Exercise requirements: If a line in the listing below contains the word "Aleu", count it, then please give only the number of such lines.

━━━ Extracted data

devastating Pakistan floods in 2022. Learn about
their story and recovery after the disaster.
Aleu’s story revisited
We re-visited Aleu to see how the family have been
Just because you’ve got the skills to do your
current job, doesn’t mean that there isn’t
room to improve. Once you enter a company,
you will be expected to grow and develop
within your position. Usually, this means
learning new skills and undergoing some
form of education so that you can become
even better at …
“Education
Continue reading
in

━━━━━━
━━━ Extracted data

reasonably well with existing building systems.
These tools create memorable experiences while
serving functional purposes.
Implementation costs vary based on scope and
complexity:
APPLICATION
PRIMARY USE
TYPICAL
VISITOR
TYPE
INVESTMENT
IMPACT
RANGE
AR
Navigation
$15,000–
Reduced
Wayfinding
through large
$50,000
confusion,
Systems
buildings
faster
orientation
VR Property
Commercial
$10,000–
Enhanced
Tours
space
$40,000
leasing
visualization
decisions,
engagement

━━━━━━

Expected answer: 2